Fake News? Well, not exactly. But, in choosing to cover the story that the CIA apparently believes that Russian hacking was the source of Wikileaks emails, while not mentioning what Murray and Assange have said, the BBC is deliberately misleading people. And that is simply dishonest.
But it goes further. A lot of people have been getting angry at the Russians because of this. Ben Bradshaw certainly sounded displeased with them, and Lindsey Graham, a member of the American Senate has been quoted by the BBC as saying “We should tell the Russians that on no uncertain terms, you interfere in our elections, we don’t care why, we’re going to hit you and hit you hard, we’re going to introduce sanctions.”
For myself, I am not convinced that by hacking into the DNC emails, and then passing them to Wikileaks, the Russians would have been doing anything wrong. After all, the emails were perfectly genuine, so all the Russians would have been doing (had they done this) was making information available to American voters about their politicians which would have otherwise been unavailable to them. It sounds to me like that would be performing a useful public service. Messrs. Bradshaw and Graham apparently disagree (which may have something to do with the fact that they are politicians!)
But the point is that the Russian government is being accused of something which is widely regarded as bad, and could lead to people taking action against them.
And that brings us to the heart of the issue. An accusation has been made against the Russians. It is apparently serious. And yet evidence of their innocence is available, and the BBC, and much of the rest of the western media are not reporting it, and and thus causing people to get angry at Putin.
Let’s put it this way. If you had been accused of something, and people were getting angry at you and threatening you, and someone had evidence that you were innocent, but was choosing just to keep quiet about it, how would you feel?
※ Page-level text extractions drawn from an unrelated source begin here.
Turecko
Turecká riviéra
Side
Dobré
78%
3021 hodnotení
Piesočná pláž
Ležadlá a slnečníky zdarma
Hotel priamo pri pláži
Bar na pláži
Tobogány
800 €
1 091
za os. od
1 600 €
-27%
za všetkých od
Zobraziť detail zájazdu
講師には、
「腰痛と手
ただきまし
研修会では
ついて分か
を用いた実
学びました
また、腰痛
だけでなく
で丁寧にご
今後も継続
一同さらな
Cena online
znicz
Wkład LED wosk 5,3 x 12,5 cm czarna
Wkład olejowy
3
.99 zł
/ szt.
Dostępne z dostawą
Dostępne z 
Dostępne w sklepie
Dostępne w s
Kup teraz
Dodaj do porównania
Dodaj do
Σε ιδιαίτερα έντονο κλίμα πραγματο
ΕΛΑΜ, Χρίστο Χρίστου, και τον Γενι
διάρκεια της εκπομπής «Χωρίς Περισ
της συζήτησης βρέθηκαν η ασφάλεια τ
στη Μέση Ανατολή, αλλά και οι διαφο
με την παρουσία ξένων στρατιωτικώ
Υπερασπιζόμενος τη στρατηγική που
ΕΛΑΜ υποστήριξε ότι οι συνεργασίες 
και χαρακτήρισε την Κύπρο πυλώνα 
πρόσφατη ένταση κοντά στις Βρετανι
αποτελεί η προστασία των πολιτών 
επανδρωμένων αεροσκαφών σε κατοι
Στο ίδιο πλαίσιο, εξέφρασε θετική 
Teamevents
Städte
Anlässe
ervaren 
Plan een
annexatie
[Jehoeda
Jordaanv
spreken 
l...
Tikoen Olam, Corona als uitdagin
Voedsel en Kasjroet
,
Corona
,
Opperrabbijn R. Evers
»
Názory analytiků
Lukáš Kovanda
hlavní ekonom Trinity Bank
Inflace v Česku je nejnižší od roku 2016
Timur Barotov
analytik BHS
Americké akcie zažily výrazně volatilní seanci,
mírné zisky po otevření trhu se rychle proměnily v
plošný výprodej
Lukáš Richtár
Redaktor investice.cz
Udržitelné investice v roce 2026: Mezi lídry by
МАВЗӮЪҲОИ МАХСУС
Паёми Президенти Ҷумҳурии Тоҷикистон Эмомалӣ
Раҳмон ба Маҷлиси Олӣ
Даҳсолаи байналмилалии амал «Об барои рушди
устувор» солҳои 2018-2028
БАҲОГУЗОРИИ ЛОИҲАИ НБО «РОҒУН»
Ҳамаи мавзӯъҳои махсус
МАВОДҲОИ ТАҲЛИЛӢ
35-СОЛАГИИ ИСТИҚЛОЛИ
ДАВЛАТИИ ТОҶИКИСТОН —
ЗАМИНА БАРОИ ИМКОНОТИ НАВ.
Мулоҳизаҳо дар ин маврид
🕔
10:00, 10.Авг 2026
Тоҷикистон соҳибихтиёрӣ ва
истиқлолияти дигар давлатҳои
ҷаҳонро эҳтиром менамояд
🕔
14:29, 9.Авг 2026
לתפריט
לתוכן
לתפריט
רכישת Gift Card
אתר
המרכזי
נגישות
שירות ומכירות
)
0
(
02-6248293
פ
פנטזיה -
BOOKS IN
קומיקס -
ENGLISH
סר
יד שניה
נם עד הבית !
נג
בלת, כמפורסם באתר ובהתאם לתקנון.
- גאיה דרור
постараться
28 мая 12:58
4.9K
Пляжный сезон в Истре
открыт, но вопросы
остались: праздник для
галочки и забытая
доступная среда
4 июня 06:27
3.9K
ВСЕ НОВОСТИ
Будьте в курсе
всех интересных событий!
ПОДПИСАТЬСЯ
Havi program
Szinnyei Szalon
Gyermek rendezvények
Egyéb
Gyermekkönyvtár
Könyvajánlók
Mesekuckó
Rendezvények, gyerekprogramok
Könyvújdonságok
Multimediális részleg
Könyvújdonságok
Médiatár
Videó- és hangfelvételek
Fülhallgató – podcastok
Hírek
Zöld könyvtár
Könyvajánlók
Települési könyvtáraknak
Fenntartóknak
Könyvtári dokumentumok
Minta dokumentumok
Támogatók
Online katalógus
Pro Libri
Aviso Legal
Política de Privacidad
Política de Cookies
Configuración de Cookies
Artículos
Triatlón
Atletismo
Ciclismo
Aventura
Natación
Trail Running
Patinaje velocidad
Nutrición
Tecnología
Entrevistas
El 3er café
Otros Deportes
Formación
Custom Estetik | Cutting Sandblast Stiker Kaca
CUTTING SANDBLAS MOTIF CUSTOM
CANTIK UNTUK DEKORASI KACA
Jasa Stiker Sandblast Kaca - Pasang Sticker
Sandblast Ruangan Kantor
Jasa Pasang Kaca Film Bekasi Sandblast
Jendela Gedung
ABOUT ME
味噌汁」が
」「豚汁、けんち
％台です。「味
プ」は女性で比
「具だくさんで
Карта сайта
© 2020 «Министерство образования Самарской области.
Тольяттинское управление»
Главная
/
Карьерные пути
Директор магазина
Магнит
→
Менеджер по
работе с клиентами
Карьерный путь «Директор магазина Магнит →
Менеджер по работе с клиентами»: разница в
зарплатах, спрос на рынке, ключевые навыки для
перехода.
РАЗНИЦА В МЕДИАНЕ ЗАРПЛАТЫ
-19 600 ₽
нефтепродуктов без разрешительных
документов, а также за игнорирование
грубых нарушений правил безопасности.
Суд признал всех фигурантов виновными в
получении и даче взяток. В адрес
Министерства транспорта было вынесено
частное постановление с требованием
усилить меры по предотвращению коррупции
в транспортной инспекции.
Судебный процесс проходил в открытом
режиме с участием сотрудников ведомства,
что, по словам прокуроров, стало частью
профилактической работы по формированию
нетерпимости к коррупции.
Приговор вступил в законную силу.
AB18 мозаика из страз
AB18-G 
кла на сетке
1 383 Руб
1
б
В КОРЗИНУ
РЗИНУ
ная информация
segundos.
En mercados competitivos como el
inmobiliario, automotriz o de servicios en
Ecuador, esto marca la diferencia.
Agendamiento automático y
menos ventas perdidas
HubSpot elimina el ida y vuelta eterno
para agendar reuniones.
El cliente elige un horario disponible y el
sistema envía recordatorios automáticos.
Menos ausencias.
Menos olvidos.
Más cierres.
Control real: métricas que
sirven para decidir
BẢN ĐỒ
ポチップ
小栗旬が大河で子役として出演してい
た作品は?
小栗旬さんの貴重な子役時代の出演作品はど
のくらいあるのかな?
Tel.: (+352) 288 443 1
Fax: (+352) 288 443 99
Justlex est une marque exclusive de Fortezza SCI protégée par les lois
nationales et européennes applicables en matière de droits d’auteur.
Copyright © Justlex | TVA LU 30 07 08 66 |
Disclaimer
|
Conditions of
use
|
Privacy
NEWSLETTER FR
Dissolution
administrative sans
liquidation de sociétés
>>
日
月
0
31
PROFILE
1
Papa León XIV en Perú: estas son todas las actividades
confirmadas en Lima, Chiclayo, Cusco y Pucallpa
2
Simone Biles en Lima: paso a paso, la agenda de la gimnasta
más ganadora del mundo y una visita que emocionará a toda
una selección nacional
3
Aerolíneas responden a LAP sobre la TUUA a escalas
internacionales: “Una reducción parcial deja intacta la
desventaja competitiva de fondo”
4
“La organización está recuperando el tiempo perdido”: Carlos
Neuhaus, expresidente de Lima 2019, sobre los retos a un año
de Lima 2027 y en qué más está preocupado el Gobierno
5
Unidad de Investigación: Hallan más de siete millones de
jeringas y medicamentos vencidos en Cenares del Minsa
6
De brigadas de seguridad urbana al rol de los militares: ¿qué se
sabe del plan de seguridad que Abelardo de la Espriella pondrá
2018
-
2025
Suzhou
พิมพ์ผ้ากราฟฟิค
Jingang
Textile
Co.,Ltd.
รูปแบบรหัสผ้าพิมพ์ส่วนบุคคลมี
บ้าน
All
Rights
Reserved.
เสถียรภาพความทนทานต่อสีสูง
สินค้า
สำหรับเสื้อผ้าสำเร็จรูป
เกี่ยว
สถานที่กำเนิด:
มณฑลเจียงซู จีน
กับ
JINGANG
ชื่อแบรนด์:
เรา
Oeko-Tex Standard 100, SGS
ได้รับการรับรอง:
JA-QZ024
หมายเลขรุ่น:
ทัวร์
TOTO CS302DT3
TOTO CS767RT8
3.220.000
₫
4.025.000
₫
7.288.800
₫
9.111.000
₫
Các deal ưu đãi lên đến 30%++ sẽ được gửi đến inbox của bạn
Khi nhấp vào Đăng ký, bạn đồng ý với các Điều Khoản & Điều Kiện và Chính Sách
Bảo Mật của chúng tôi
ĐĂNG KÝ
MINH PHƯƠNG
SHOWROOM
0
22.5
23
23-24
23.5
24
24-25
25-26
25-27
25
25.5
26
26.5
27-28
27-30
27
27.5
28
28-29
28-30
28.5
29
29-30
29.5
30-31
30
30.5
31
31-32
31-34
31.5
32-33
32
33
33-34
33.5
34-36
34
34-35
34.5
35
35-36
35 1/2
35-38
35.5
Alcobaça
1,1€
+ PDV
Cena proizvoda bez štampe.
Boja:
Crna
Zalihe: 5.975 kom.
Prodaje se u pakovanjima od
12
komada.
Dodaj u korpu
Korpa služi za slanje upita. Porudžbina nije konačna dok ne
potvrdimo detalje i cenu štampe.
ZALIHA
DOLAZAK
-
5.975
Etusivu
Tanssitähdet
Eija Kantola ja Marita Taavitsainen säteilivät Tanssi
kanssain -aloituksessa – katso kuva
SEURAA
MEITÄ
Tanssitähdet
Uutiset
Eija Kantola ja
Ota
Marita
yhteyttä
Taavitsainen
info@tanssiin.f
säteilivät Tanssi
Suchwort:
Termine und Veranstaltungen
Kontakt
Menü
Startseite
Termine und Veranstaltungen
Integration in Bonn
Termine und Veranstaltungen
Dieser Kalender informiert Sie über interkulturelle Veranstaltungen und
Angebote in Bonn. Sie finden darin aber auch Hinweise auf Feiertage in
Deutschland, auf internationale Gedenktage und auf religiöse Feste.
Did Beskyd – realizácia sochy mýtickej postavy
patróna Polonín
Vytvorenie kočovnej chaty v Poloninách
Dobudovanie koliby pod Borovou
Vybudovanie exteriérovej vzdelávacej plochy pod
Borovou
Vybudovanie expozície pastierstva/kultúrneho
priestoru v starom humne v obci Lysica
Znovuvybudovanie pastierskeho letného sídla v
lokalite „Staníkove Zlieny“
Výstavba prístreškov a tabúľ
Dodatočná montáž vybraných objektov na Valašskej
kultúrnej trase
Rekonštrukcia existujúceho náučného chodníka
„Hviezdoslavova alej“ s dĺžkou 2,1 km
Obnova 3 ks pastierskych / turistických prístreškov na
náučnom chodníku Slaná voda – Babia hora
In other words, the BBC is not just being dishonest, it is also, by choosing not to report a significant bit of news, causing someone’s reputation to be damaged. In short, the BBC is in breach of the 9th commandment: “You shall not bear false witness against your neighbour.”
And that forbids (according to Question 78 of the Westminster Shorter Catechism) “whatsoever is prejudicial to truth, or injurious to our own or our neighbour’s good name” – and that means anything at all that hurts someone’s good name – including undue silence.
So the BBC may not be guilty of what is called Fake News. But it is guilty of bearing false witness. And that, it seems to me, is much more serious.